→ **EXERCISE DATA**:
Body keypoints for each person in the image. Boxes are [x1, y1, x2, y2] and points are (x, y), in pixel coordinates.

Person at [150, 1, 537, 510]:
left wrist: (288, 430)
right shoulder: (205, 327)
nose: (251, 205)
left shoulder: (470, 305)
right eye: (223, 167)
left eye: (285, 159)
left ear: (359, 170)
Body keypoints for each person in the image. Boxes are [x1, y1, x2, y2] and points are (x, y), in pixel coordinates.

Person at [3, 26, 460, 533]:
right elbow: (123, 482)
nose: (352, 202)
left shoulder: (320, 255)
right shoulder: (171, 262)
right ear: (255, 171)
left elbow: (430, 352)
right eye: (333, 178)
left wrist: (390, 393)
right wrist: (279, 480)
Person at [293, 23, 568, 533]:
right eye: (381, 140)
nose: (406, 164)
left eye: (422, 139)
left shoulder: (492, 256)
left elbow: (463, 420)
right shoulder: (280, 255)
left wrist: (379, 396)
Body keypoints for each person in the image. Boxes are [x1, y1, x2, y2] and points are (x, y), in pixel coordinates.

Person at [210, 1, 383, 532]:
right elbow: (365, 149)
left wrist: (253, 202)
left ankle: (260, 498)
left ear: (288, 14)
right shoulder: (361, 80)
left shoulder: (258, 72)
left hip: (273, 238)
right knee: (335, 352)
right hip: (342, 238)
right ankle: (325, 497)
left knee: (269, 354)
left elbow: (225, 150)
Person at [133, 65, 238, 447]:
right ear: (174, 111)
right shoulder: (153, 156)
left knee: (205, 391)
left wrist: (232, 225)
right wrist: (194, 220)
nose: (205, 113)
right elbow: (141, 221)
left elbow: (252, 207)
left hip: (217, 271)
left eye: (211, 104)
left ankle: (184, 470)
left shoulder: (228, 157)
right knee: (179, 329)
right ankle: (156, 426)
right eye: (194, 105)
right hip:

→ **REQUIRED WORK**: Across the entries above, find the lines with the string "shoulder" and copy them.

→ **RESULT OF THIS TASK**:
right shoulder: (205, 327)
left shoulder: (470, 305)
left shoulder: (320, 255)
right shoulder: (171, 262)
left shoulder: (492, 256)
right shoulder: (280, 255)
right shoulder: (361, 80)
left shoulder: (258, 72)
right shoulder: (153, 156)
left shoulder: (228, 157)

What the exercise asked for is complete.